Si gana el rechazo, ¿podrán los constituyentes confesar que se equivocaron? ¿Qué lo pudieron haber hecho mejor? Probablemente no. Aun así, en retrospectiva, será claro que las señales estaban dadas. Cada vez son más las autoridades, como senadores y diputados, de centro y de centroizquierda, que dan cuenta de los peligros que implica seguir avanzando por el rumbo actual.
Es incomprensible que se siga defendiendo el proceso constitucional a ciegas. Sabiendo que está viciado, lo que correspondería sería agregar pausa y reflexión. Hoy ocurre todo lo contrario. Todo es blanco o negro, construido en base a caricaturas y medias verdades. El mejor ejemplo está en el tema de los fondos de pensiones, que mientras unos dicen que es evidente que se expropiarán, otros dicen que es imposible. La verdad naturalmente yace en el medio. La verdad, es que no es seguro que se expropiarán, pero que se están dando todas las condiciones para que eventualmente ocurra si un populista termina llegando al poder.

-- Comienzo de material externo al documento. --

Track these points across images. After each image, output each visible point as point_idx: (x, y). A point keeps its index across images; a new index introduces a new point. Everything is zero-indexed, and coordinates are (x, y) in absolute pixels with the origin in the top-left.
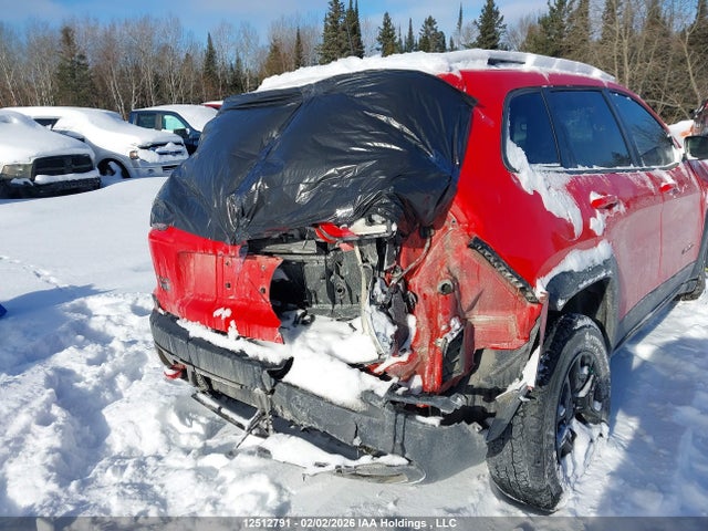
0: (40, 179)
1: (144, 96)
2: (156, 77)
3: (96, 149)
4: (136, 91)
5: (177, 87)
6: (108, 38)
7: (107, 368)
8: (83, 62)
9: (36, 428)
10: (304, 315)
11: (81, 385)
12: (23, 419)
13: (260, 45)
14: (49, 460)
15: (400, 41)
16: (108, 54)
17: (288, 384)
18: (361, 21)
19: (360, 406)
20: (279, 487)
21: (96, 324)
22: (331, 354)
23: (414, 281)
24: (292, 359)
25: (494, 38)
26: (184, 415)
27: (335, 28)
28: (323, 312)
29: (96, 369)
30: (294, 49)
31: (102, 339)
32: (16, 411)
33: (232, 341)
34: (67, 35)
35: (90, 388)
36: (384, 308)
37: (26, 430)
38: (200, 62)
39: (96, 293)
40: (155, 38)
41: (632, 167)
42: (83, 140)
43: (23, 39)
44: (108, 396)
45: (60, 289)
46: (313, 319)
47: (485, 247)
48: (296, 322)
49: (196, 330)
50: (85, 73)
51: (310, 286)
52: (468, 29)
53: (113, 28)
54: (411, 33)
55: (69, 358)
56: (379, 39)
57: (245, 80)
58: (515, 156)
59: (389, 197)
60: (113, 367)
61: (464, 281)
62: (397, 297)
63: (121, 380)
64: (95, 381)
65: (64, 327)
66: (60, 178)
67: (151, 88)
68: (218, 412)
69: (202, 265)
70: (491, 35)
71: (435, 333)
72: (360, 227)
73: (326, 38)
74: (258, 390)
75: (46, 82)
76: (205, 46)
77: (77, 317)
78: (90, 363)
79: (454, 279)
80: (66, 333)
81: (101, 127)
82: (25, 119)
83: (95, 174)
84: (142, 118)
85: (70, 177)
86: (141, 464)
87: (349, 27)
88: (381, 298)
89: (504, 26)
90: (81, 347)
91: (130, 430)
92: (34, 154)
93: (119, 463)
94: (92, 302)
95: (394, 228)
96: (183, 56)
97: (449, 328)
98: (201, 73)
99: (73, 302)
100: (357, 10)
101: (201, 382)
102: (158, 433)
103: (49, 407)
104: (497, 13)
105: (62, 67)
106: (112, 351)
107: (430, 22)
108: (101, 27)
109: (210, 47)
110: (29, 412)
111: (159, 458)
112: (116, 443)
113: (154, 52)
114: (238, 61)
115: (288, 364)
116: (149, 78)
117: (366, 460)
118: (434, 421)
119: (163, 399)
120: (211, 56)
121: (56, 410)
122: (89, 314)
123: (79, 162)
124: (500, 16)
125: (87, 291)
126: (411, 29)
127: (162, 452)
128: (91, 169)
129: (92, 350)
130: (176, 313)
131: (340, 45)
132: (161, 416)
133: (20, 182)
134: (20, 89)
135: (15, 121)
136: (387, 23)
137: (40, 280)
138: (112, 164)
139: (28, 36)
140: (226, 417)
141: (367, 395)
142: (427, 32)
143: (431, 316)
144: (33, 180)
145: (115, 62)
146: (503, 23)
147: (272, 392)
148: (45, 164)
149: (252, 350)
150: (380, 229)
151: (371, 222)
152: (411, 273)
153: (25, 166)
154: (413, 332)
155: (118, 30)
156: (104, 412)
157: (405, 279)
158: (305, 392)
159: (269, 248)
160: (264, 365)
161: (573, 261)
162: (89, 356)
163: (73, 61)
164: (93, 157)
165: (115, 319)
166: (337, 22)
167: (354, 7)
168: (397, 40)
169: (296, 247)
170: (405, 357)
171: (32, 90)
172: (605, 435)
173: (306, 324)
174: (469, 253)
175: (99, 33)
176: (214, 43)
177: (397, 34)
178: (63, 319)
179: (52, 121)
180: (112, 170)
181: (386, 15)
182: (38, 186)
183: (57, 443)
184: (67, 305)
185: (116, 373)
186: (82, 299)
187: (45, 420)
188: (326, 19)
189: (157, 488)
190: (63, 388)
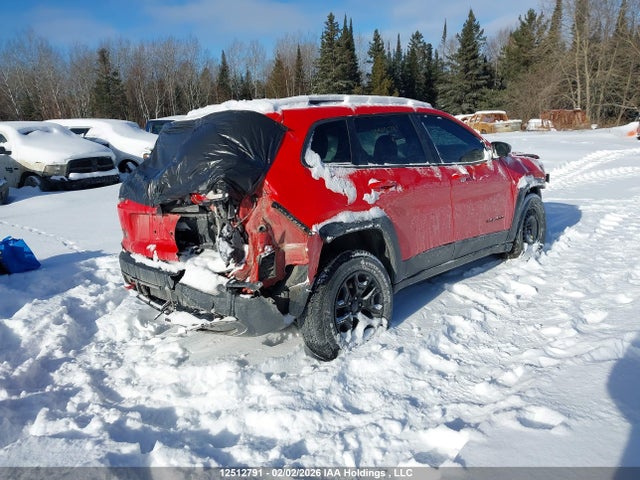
0: (72, 176)
1: (166, 106)
2: (177, 89)
3: (117, 152)
4: (160, 101)
5: (195, 97)
6: (139, 58)
7: (102, 297)
8: (117, 78)
9: (53, 326)
10: (197, 249)
11: (84, 306)
12: (46, 320)
13: (267, 59)
14: (58, 340)
15: (389, 54)
16: (138, 71)
17: (182, 284)
18: (355, 37)
19: (216, 293)
20: (185, 350)
21: (99, 274)
22: (206, 268)
23: (248, 226)
24: (184, 271)
25: (473, 49)
26: (143, 322)
27: (330, 45)
28: (207, 247)
29: (94, 298)
30: (295, 63)
31: (102, 282)
32: (42, 317)
33: (155, 263)
34: (104, 56)
35: (89, 308)
36: (228, 239)
37: (47, 327)
38: (215, 75)
39: (105, 255)
40: (177, 56)
41: (428, 163)
42: (107, 145)
43: (67, 59)
44: (100, 313)
45: (79, 253)
46: (202, 251)
47: (279, 207)
48: (192, 252)
49: (139, 258)
50: (118, 87)
51: (200, 232)
52: (452, 41)
53: (142, 48)
54: (399, 47)
55: (79, 292)
56: (369, 53)
57: (254, 90)
58: (312, 158)
59: (223, 179)
60: (105, 296)
61: (274, 226)
62: (236, 234)
63: (110, 305)
64: (93, 304)
65: (78, 275)
66: (88, 175)
67: (172, 99)
68: (149, 304)
69: (143, 221)
70: (471, 47)
71: (256, 253)
72: (211, 196)
73: (324, 53)
74: (167, 288)
75: (85, 95)
76: (220, 62)
77: (88, 269)
78: (91, 294)
79: (267, 225)
80: (79, 278)
81: (122, 135)
82: (63, 130)
83: (115, 172)
84: (157, 127)
85: (96, 174)
86: (113, 345)
87: (343, 43)
88: (226, 233)
89: (485, 39)
90: (87, 286)
91: (109, 329)
92: (69, 156)
93: (100, 345)
94: (100, 261)
95: (227, 195)
96: (200, 70)
97: (263, 250)
98: (217, 85)
99: (88, 261)
100: (351, 27)
101: (143, 290)
102: (126, 331)
103: (62, 315)
104: (478, 27)
105: (98, 83)
106: (107, 289)
107: (417, 36)
108: (132, 48)
109: (224, 63)
110: (50, 317)
111: (124, 342)
112: (101, 336)
113: (177, 68)
114: (248, 73)
115: (182, 273)
116: (171, 91)
117: (217, 320)
118: (248, 296)
119: (131, 311)
120: (224, 70)
121: (66, 317)
122: (97, 268)
123: (103, 163)
124: (481, 29)
125: (99, 254)
126: (399, 43)
127: (127, 340)
128: (113, 168)
129: (93, 288)
130: (130, 251)
131: (335, 59)
132: (129, 321)
133: (58, 178)
134: (64, 102)
135: (55, 131)
136: (377, 38)
137: (66, 247)
138: (130, 164)
139: (71, 56)
140: (152, 306)
141: (220, 287)
142: (414, 45)
143: (255, 244)
144: (67, 177)
145: (143, 78)
146: (483, 36)
147: (174, 289)
148: (77, 165)
149: (165, 267)
150: (219, 196)
151: (216, 192)
152: (246, 221)
153: (62, 166)
154: (247, 254)
155: (146, 51)
156: (97, 322)
157: (243, 225)
158: (190, 288)
159: (175, 210)
160: (169, 274)
161: (343, 217)
162: (92, 291)
163: (107, 78)
164: (114, 158)
165: (112, 271)
166: (332, 39)
167: (348, 24)
168: (386, 54)
169: (188, 209)
170: (241, 267)
171: (74, 102)
172: (385, 325)
173: (198, 254)
174: (272, 209)
175: (130, 54)
176: (227, 59)
177: (385, 48)
178: (78, 270)
179: (85, 131)
180: (129, 169)
181: (376, 31)
182: (72, 182)
183: (65, 333)
184: (82, 263)
185: (107, 301)
186: (93, 259)
187: (59, 322)
188: (323, 37)
189: (119, 355)
190: (73, 307)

De cualquier forma, lo correcto es esperar el texto final para decidir si votar apruebo o votar rechazo. Solo con el producto final en mano será posible saber lo que conviene. Lamentablemente esa ecuación, que parece tan racional y que se utiliza como máxima para enfrentar casi todas las decisiones, casi todos los días, no es compartida por todos.
Algunos proponen que “cualquier cosa es mejor de lo que hay ahora”. Apoyan lo que no existe. Es imposible cubrir todas las implicancias de esa pequeña gran cuña, pero vaya que es claro que aprobar lo que venga, irreflexivamente, es la peor de las ideas.